Fabrication and performance of nanoporous TiO2/SnO2 electrodes with a half hollow sphere structure for dye sensitized solar cells

Abstract

The incorporation of nano-crystalline semiconductors with novel kinds of ordered microstructure is a very important area of research in the field of dye sensitized solar cells. A sol-gel method involving hydrolysis of titanium isopropoxide was used to form TiO2 nanoparticles on the surface of SiO2 spheres. In this process, 1, 5, or 10 wt% of SnCl2.2H(2)O was added to the sol-gel solution.

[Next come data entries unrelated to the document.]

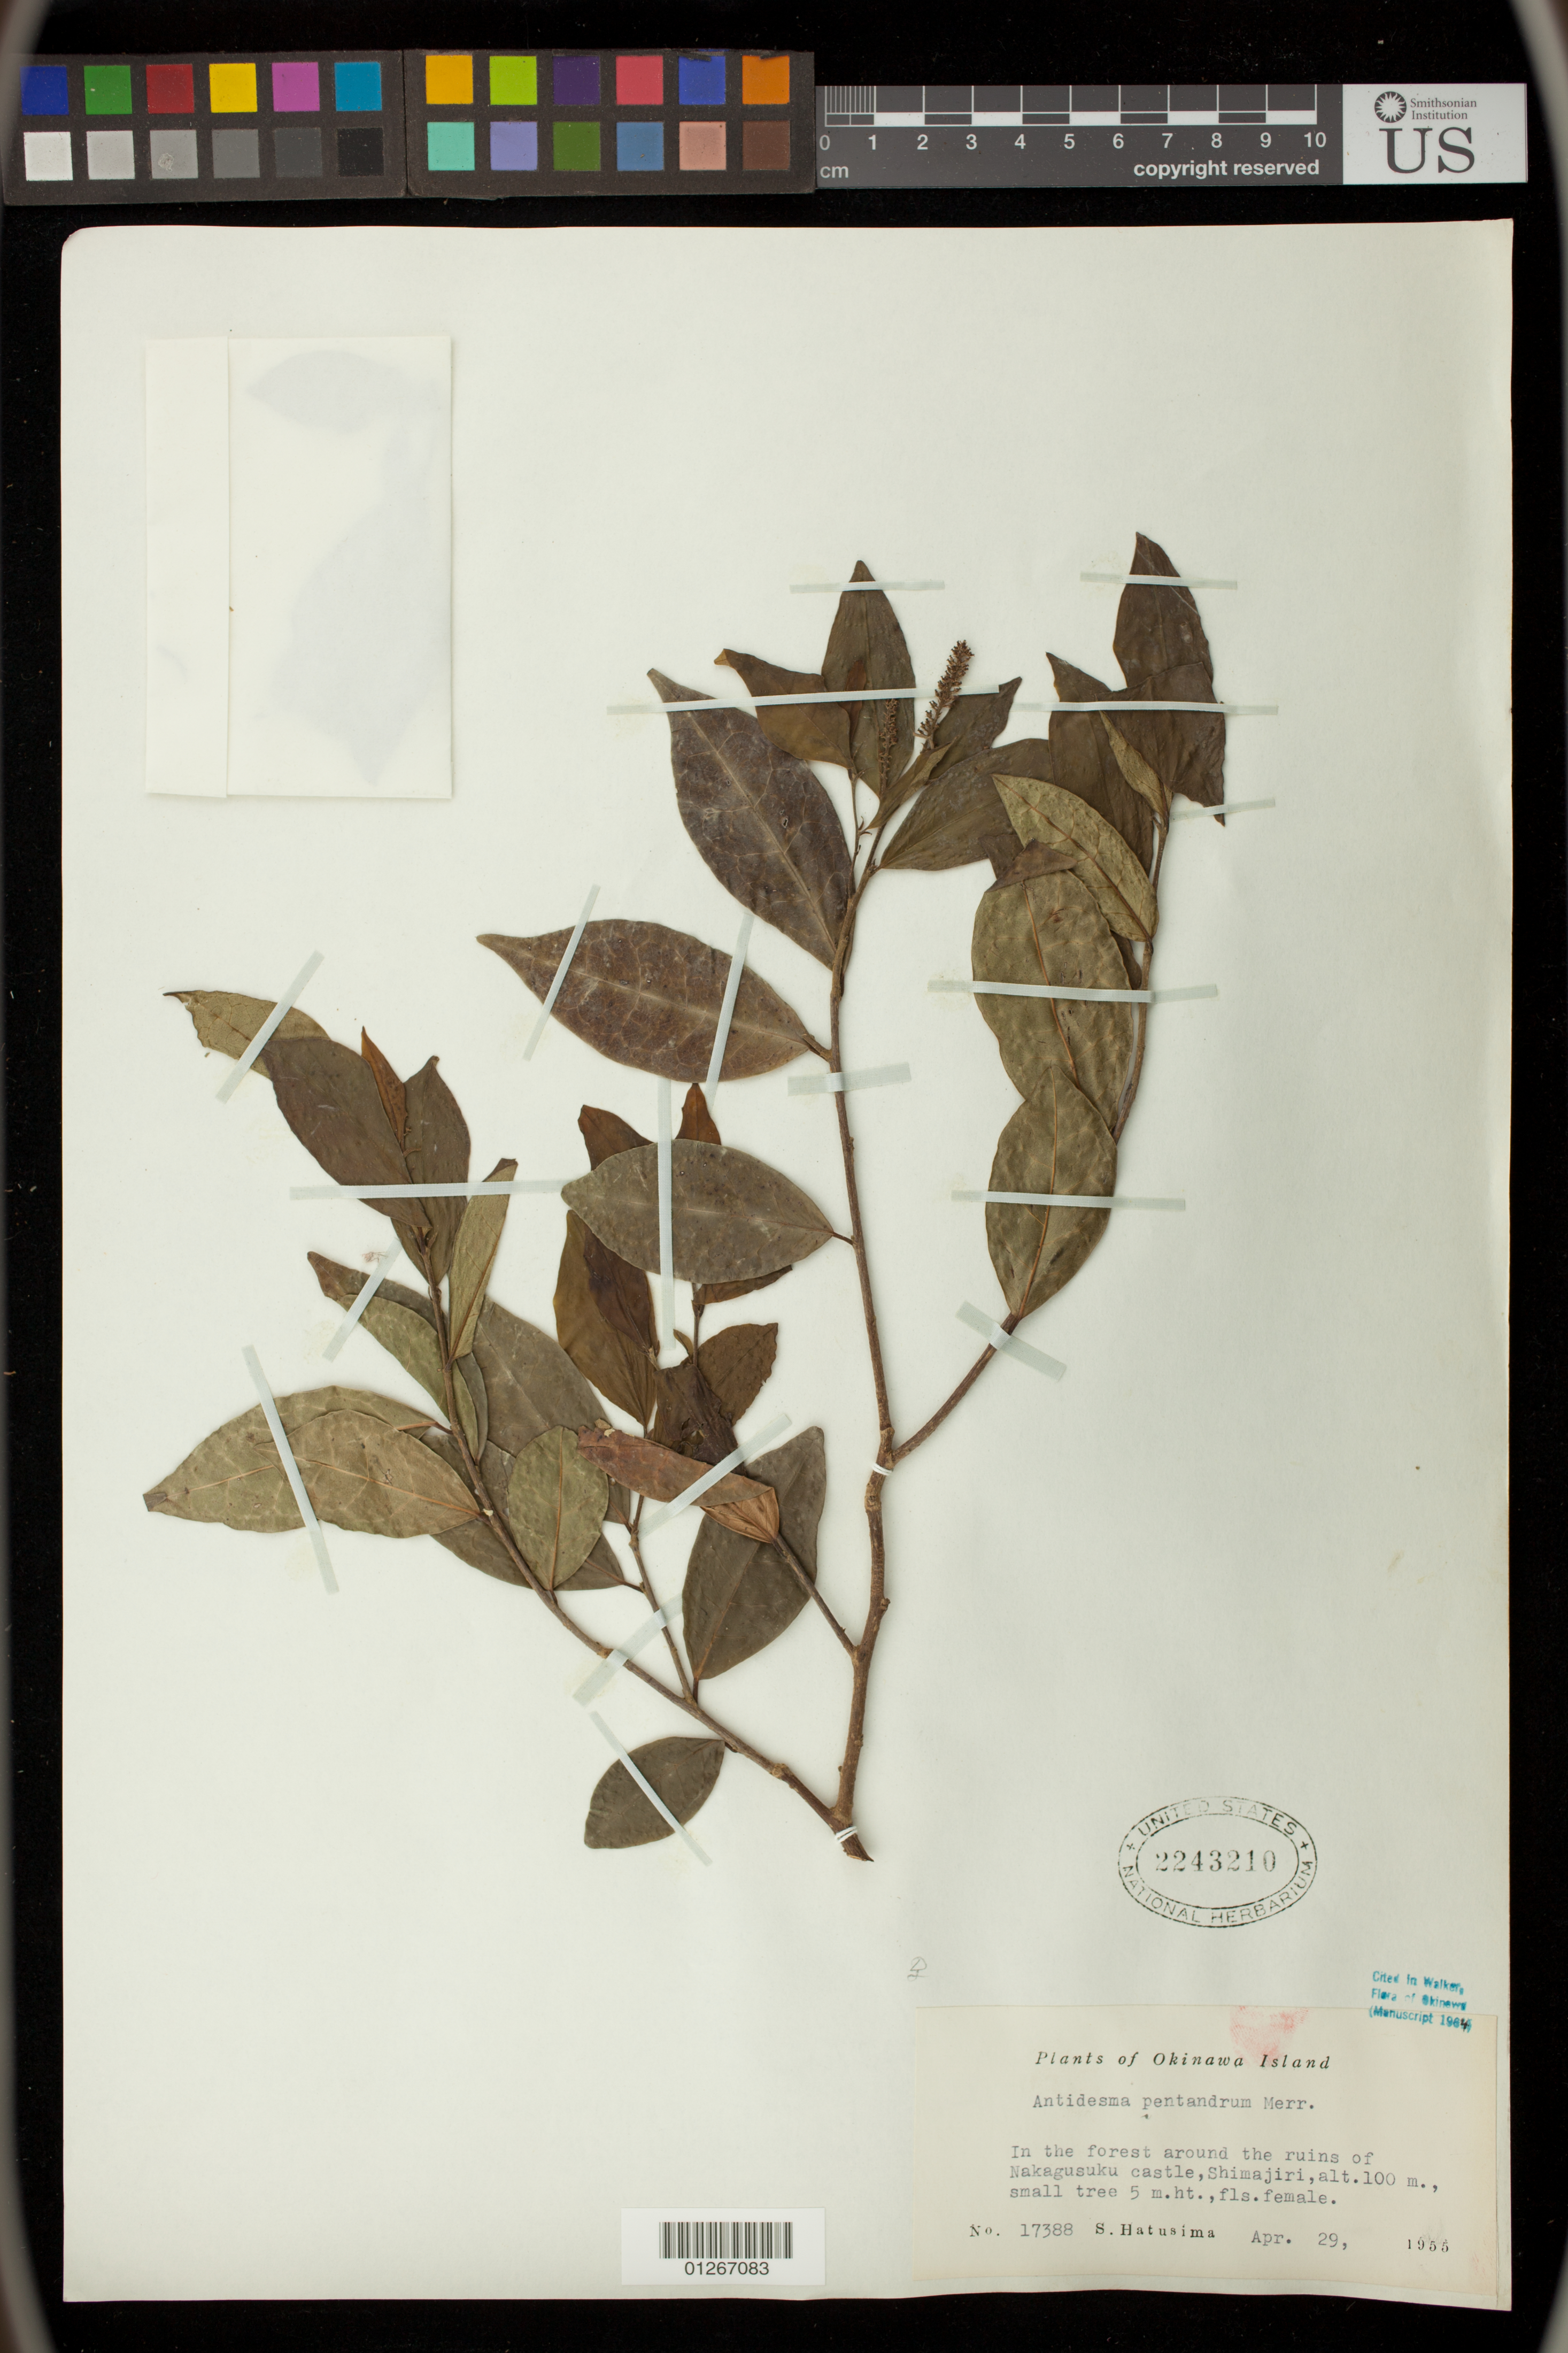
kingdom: Plantae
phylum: Tracheophyta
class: Magnoliopsida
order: Malpighiales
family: Phyllanthaceae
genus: Antidesma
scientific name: Antidesma pentandrum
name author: (Blanco) Merr.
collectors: S. Hatusima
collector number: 17388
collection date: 1955-04-29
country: Japan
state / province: Okinawa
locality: In the forest around the ruins of Nakagusuku castle, Shimajiri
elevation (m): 100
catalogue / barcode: US 2243210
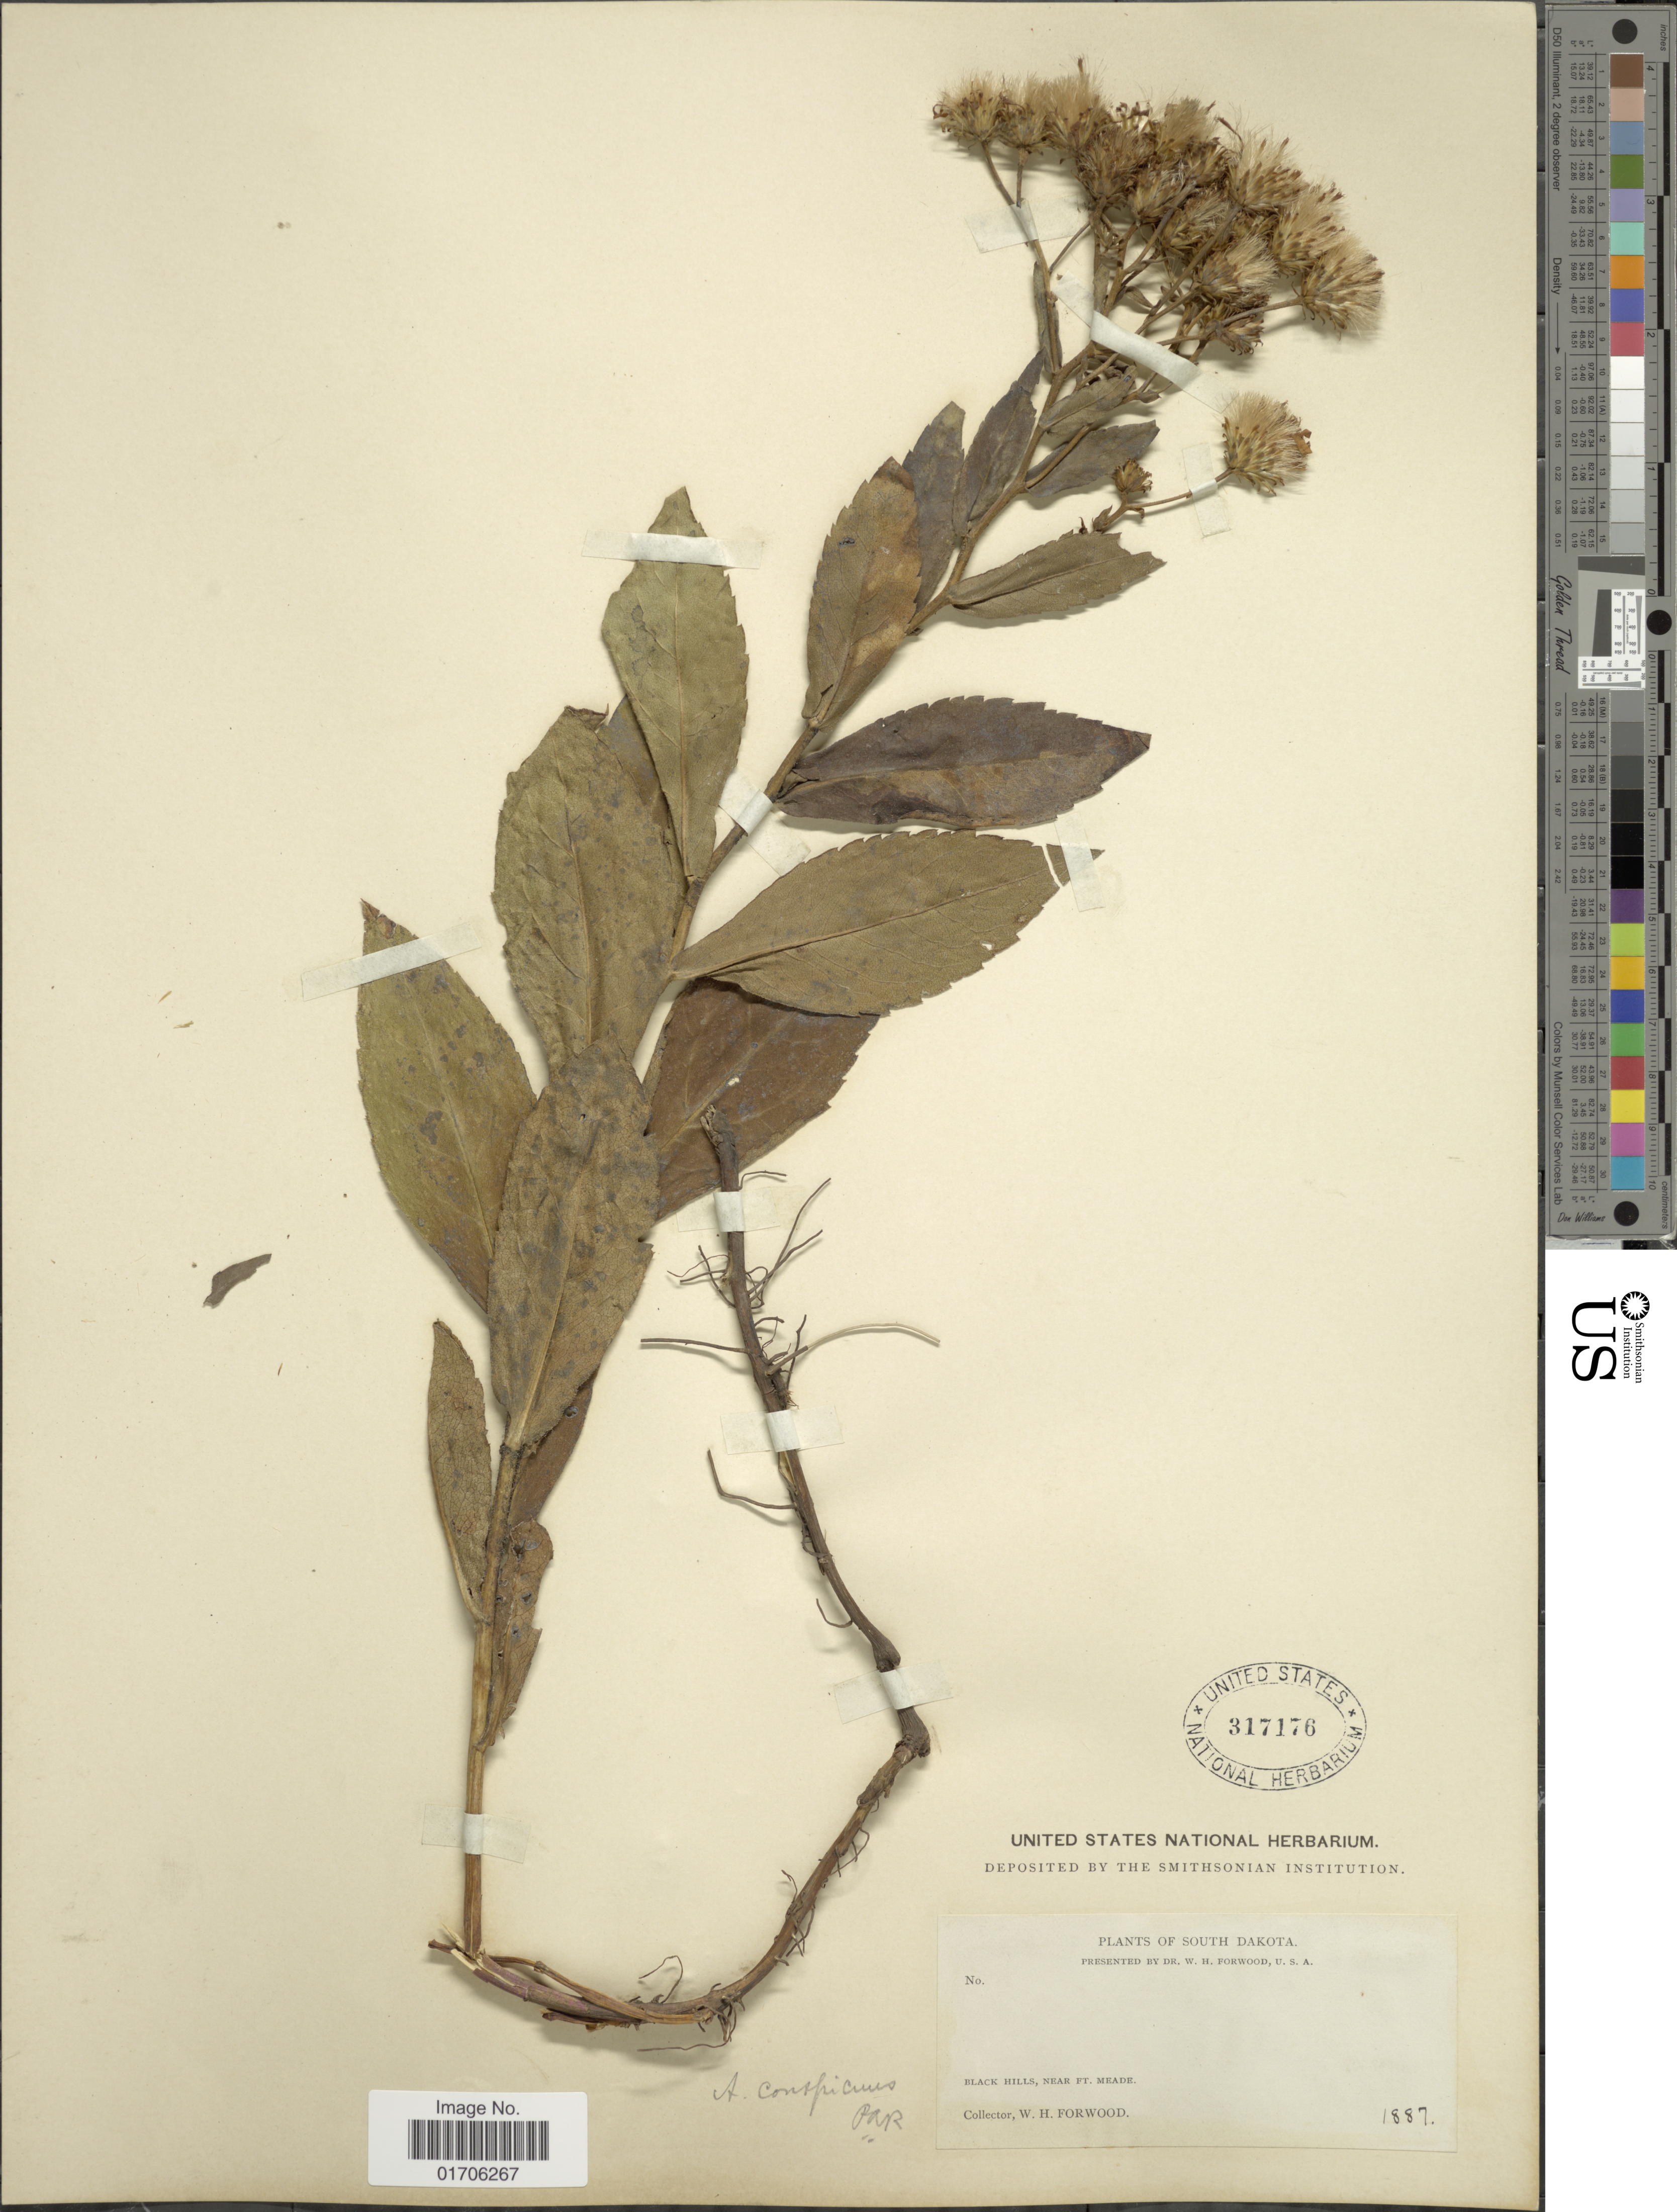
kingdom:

To prepare TiO2/SnO2 nanoparticles with a half hollow sphere structure, SiO2 was removed with NaOH solution. The crystal phase, crystal shape, and surface properties of the metal oxide nanocrystals were studied by x-ray diffraction and scanning electron microscopy. The photovoltaic performance of the TiO2/SnO2 nanoparticles with half hollow sphere structures was measured. The dye sensitized solar cell using nanoporous TiO2 as electrode materials exhibits an overall conversion efficiency of 7.36% with a light intensity of 100 mW/cm(2). The short circuit photocurrent (I-sc), open circuit photovoltage (V-oc), and conversion efficiency (eta) of these solar cells were improved over conventional materials.